12/23/2008 05:12 am ET Updated May 25, 2011

Ten Ways to Recession Proof Your Wedding

First of all, don't go overboard. We imagine this will be your only wedding - so why not make it special? Special-ing an event takes money. Don't be stingy. Save in other places, if you can, thereby creating energy and resources for the big day. People "back in the day" often used the piggy bank approach to distinguish very special occasions from less special occasions. A coffee a week in the bank, instead of the mouth, won't make that much difference but it will ritualize your intention to have a very special time on your special day. Think "Lay away," again an old fashioned concept but a simultaneous material and spiritual preparation for your wedding. Lay away one purchase a week, like clothes or honeymoon, and you will find it more fun to buy and enjoy, in a slow and steady way.

Secondly, take two years from the engagement till the actual marriage. That could double your time to save and prepare.

Third, consider a double up. Do you know anybody else who is getting married? Many banquet halls have multiple rooms. You could share the rent with someone; you could even have a "double" wedding if your friends and their friends enjoy each other. Likewise many officiants would be glad to "group" the pre marital counseling with convivial people. They would also be glad to do one service at 4 and the other at 5, reducing the preparation of the space and the hiring of musicians and custodians and the like.

Fourth, have a reception at the largest apartment or house a friend has, country or city, or both. Saving your guests travel money by having two receptions could help. Saving gas and travel is a gift to guests and the planet. We often give our apartment in NYC away to people who need a large space. Don't call or write: I am over booked with friends and congregants. But you probably know someone who is house or yard rich. Ask them for a wedding present. Or ask if they could use a little extra cash in exchange for use. Caterers are very good at catering in and are often much less expensive than hotel or restaurants.

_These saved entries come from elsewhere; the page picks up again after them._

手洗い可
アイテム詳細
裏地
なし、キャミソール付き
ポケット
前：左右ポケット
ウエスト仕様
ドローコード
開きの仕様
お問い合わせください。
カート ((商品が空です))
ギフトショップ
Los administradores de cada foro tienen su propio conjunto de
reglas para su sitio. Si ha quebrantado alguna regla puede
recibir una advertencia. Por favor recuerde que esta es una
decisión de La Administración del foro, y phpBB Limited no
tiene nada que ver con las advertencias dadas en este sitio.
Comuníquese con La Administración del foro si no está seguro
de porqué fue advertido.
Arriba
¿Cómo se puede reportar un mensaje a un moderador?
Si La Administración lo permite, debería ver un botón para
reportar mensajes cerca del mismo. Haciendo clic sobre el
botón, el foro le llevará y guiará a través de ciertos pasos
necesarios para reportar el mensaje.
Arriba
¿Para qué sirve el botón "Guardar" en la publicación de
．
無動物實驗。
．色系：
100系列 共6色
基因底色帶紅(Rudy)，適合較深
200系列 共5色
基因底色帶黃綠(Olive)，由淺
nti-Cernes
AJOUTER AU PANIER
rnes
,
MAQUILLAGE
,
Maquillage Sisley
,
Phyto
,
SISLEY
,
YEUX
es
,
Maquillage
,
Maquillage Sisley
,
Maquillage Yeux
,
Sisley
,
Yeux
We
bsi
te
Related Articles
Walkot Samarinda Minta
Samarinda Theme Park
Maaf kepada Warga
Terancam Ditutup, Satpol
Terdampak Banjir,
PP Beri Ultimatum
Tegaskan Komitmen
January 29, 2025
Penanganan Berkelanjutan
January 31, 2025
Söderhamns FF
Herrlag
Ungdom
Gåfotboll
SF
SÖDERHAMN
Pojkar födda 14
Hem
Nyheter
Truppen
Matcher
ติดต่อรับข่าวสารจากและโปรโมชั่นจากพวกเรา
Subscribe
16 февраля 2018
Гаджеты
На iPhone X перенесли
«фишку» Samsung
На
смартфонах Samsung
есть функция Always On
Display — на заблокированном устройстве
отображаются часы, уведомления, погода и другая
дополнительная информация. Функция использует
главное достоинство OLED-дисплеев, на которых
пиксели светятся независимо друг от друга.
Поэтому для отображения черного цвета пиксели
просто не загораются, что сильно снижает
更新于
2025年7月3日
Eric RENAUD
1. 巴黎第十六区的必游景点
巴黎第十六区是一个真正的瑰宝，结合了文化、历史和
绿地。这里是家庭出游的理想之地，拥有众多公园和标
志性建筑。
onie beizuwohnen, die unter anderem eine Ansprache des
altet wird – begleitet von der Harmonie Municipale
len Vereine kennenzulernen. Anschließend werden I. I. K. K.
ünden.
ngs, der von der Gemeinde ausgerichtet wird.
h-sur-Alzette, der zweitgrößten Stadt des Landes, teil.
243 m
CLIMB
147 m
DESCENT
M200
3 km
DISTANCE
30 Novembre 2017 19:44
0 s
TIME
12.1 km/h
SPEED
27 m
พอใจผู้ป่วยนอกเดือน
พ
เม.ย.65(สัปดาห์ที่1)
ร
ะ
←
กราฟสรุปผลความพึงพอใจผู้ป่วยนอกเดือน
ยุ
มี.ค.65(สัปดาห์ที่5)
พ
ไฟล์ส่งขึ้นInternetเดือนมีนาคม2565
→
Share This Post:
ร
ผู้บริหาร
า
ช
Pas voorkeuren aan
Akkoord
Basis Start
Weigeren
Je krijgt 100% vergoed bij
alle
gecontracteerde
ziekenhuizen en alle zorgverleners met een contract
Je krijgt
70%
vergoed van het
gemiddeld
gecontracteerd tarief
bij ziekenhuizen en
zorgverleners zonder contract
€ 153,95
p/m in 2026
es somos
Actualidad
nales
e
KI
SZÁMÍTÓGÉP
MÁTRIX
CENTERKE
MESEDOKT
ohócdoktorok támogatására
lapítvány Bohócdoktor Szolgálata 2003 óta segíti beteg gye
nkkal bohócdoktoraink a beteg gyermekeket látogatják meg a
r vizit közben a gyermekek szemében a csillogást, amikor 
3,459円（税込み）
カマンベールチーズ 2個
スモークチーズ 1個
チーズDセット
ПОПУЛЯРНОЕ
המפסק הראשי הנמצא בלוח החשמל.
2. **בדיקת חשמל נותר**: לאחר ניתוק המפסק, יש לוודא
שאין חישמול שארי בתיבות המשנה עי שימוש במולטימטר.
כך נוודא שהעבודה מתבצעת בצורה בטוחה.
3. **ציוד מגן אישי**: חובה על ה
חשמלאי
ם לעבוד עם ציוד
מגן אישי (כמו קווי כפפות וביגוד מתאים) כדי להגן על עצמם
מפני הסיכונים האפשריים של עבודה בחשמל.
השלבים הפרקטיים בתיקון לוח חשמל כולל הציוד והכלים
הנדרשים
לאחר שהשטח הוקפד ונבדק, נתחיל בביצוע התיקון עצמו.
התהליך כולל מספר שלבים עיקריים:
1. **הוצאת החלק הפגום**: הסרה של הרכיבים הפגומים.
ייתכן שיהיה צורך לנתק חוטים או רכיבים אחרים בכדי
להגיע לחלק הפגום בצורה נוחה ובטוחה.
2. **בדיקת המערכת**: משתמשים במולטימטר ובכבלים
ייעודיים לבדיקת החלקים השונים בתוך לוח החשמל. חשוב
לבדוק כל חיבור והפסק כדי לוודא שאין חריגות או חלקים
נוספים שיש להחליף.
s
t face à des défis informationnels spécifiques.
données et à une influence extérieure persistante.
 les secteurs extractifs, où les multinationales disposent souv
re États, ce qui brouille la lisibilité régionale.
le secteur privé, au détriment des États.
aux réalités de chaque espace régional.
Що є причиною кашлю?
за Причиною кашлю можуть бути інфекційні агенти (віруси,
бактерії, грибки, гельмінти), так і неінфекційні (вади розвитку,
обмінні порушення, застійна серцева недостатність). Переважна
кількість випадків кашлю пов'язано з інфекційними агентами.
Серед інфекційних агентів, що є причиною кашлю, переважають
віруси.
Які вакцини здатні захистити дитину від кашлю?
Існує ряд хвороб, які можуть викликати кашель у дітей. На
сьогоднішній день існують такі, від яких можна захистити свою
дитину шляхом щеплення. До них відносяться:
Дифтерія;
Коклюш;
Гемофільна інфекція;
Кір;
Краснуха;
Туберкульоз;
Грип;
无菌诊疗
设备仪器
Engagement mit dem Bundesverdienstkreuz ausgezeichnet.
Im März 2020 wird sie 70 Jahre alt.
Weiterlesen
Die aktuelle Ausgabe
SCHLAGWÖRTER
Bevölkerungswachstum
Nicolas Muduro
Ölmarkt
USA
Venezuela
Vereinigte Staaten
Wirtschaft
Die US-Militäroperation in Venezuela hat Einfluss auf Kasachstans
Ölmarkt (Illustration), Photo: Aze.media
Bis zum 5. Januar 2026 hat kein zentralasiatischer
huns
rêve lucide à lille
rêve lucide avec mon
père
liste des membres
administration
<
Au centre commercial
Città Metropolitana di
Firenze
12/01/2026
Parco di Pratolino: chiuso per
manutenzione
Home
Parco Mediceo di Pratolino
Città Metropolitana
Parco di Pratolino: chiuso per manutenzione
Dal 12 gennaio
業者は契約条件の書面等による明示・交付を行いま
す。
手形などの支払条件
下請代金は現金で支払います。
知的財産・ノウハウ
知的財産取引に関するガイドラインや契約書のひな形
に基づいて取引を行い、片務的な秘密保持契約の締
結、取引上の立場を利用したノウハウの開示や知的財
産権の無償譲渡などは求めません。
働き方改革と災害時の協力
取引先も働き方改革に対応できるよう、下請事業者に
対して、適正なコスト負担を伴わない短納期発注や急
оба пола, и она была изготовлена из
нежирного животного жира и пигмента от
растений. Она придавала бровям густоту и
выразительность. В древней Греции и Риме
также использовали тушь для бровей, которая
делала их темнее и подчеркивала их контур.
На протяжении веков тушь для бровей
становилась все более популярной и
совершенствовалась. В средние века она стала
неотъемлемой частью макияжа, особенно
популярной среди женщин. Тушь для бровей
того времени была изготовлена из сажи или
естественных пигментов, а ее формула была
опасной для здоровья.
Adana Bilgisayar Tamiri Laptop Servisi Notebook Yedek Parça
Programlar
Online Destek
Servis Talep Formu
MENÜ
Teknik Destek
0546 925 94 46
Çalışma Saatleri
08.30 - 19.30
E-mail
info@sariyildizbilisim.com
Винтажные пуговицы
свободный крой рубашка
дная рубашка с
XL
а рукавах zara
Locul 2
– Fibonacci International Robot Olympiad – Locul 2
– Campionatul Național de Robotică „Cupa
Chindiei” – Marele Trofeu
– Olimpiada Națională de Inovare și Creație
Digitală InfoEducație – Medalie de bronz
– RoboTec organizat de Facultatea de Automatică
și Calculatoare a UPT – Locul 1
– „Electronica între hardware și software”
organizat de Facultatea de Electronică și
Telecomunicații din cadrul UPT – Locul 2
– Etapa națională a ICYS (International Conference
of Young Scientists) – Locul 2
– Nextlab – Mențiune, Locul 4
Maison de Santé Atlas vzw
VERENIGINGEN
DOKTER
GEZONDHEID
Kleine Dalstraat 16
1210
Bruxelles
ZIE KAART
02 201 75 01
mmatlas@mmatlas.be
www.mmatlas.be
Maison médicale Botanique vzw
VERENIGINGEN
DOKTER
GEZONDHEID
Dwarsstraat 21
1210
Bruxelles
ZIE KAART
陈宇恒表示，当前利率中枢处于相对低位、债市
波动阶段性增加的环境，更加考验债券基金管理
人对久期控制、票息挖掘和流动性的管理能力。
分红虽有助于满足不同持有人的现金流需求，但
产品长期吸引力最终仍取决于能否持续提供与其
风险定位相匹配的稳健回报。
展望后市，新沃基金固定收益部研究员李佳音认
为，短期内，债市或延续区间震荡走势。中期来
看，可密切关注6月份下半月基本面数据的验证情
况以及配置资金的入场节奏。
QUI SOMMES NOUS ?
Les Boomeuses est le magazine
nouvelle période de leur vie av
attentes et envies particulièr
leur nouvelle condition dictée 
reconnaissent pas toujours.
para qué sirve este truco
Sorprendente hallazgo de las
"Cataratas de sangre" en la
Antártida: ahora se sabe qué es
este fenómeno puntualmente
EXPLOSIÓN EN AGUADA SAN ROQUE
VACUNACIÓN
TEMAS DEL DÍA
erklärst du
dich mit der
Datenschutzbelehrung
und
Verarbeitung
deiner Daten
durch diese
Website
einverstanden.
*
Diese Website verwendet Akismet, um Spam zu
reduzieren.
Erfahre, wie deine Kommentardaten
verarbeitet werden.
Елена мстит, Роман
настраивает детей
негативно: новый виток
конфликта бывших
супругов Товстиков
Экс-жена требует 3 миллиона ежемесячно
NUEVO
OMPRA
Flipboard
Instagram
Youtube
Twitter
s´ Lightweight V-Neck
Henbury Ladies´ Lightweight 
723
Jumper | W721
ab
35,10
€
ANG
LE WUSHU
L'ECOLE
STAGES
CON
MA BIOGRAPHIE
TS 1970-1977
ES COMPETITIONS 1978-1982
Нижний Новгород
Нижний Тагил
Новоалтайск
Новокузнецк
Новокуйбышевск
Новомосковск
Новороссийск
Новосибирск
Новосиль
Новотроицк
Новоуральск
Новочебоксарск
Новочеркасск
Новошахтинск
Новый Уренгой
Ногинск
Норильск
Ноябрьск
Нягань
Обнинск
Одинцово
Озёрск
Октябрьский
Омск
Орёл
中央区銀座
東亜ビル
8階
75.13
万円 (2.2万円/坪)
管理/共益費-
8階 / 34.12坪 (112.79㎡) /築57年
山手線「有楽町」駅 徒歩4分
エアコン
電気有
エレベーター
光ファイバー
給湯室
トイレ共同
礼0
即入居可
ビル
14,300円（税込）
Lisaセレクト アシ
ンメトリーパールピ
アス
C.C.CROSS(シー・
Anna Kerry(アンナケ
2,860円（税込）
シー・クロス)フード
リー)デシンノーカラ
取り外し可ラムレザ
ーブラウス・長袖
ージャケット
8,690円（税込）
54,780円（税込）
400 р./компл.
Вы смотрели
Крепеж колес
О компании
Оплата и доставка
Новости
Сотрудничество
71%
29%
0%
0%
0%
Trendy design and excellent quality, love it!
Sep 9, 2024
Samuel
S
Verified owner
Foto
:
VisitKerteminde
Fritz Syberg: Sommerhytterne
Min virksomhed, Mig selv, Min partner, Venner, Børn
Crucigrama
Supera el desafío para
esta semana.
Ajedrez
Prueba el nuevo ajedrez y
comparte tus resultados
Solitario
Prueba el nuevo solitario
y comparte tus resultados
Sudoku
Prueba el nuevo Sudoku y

Fifth, you could also ask an under employed friend to cater for you. You'd be surprised at how many good cooks there are "out" there. You might even cater the food yourself. I catered my own wedding and would recommend it highly. I even have recipes for 125 in a small bound book! Maybe you have not one friend who could manage the "whole" thing - so ask five. One does the appetizers, the other the main, etc. Just about any good cook knows how to make appetizers for 125 and enjoy it.

Sixth, consider having the sacred ceremony outside or in a church or synagogue or mosque where you attend. Most congregations will give a break to members. And if you don't belong anywhere, find a friend who does. You might let that friend know that you are willing to barter your gift for their space. Do you design web sites? Or a country place some staff member of the congregation could use? Bartering is an under estimated form of economic exchange. Clergy are often quite interested in unusual economic arrangements. Don't be afraid to ask.

While outside services can be tricky, because of that funny way weather has of being itself, they can also be very beautiful and inexpensive. If you keep the group for the actual ceremony small enough, many public parks are ideal and don't even need reservations. Those who do need reservations are booked way in advance. Consider Western Mass Electric's site on the Connecticut River, with Pavilion. $100.00 will get it for you but you need lots of lead-time. Or Washington Square Park in New York. $25.00 under the arch. If you don't want to book or can't book, just show up and say what you have to say to each other. And leave before the cops come.

Small ceremonies have an intimacy that is quite lovely all on its own. And you can still have a larger reception.

Seventh, evaluate all the parts of the wedding and see what you can do yourself. Can you hand write invitations? Can you find a friend with a garden for the flowers? Do you know someone who sings? Plays piano? Bakes a mean cake?

Eighth, consider used clothing. Go on line. Many people have already indulged themselves with one of a kind and never to be worn again clothing for the wedding. Whole "bridal" parties are sometimes available. Size of course is an issue, as is style. But tailors are magicians when it comes to redoing something beautiful into something beautiful that fits you. Recycling clothing is a mitzvah - which means good deed. Imagine the loneliness of a once worn outfit, stuffed away in a plastic bag in a corner of a closet or thrift store. Don't put dry cleaners out of business: they live to freshen the under used items of our wardrobes.

Do you know someone who sews or tailors? Maybe they will do what my sister did for me, for my first wedding, and make you an outfit.

For my son's wedding, I ordered two outfits from Beijing. You don't want to know what they didn't cost me.

Ninth, consider a potluck wedding. Most public halls (but not hotels) will allow you to bring in food. Have an elegant potluck requiring everyone to bring their very best dish in their very best container. You'll be surprised at just how good the food is and how it will make the rubber chicken of yore soon forgotten as the "norm" for wedding fare.

Tenth, I return to the beginning. If you can save on 9 items, you can splurge on the 10th. Don't do anything that puts frugality as the primary goal in the wedding. Let feast be the goal - and let frugality serve that goal. If you really don't have enough money to get married, elope. You can always have the wedding you want later when you can afford it. Think fifth anniversary.